Complete Genome Sequences of Classical Swine Fever Virus Isolates Belonging to a New Subgenotype, 2.1c, from Hunan Province, China

GENOME ANNOUNCEMENT

Classical swine fever (CSF) is a highly contagious viral disease of pigs caused by classical swine fever virus (CSFV) and is one of the Office International des Epizooties (OIE) notifiable diseases (1). CSFV is a single-stranded, positive RNA virus of the genus Pestivirus within the family Flaviviridae. Phylogenetic analysis has divided CSF viruses into three phylogenetic groups (1, 2, and 3), with each group being divided into three or four subgenotypes (1.1 to 1.3; 2.1 to 2.3; 3.1 to 3.4) (2). CSFV subgenotype 2.1 has been further divided into 2.1a and 2.1b (3, 4). In mainland China, several genotypes of CSFV strains (1.1, 2.1, 2.2 and 2.3) are largely responsible for CSF outbreaks (5), and CSFVs of subgenotype 2.1b have predominated since the 1990s (6, 7, 8). During 1989–2003 in Taiwan, a dramatic switch from subgroup 3.4 to 2.1 was observed, with subgroup 2.1a viruses predominating from 1995 onwards (4).

During 2011 and 2012, we isolated two CSFVs, HNLY-2011 and HNSD-2012, from intensive pig farms in Hunan Province, China. The full nucleotide sequences were obtained from seven overlapping fragments amplified by reverse transcription-PCR. The amplified PCR products were purified and cloned into vector PMD-18, and the recombinant plasmids were sequenced with an ABI 3730 XL genome sequencer (Sangon Company, Shanghai, China). Sequences were assembled and manually edited to produce the final genome sequences. Comparative phylogenetic analysis with 34 previous isolates (GenBank) located the two isolates into a new CSFV subgroup, 2.1c.

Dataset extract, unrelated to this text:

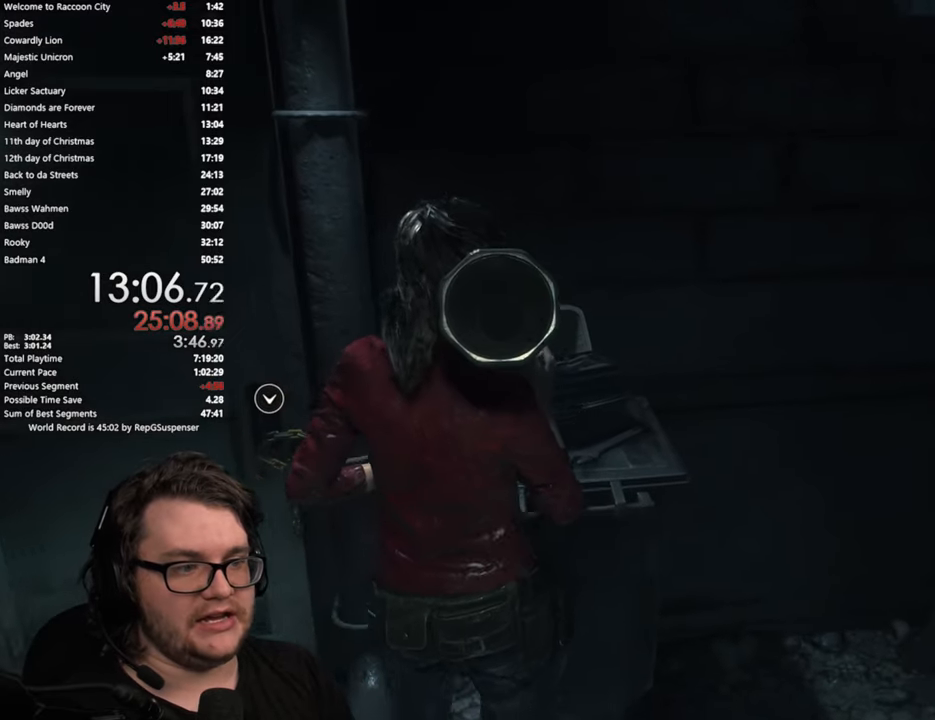
{"buttons": [], "left_stick": "center", "right_stick": "center", "button_events": []}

The complete genome sequences of isolates HNLY-2011 and HNSD-2012 are both 12,296 nucleotides (nt) in length, with a 5′ untranslated region (UTR) of 372 nt and a 3′ UTR of 227 nt. A single large open reading frame (ORF) (11,697 nt) is found in these two genomes between nt positions 373 and 12069 and is capable of coding for a polyprotein of 3,898 amino acids. The difference in the complete genome sequences between HNLY-2011 and HNSD-2012 was only 1.3%. However, a more significant level of nucleotide difference was detected as 6.4 to 7.6% and 7.1 to 7.8% between these isolates and those of subgenotypes 2.1a and 2.1b CSFVs, respectively, indicating that these two isolates are more closely related to subgenotype 2.1a than to 2.1b. Inferred amino acid sequences of the polyproteins of the two isolates, HNLY-2011 and HNSD-2012, together differed from subgenotypes 2.1a and 2.1b by 2.5 to 3.4% and 3 to 3.8%, respectively, while that between subgenotypes 2.1a and 2.1b CSFVs differed by 2.2 to 3.9%. The most significant difference in the polyproteins of HNLY-2011 and HNSD-2012 from other genotypes is an SPA → TPV amino acid substitution at positions 777 and 779 in the E2 protein. These findings provide strong evidence for substantial genetic variation within subgenotype 2.1 CSFVs, which may have implications for the prevention and control of CSFV infection in pigs. Taken together, these data support that HNLY-2011 and HNSD-2012 represent a new branch within subgenotype 2.1.

This is the first report of complete genome sequences of CSFV subgenotype 2.1c isolates. The new genome sequences may contribute to further understanding phylogeny and molecular diagnosis of CSFV.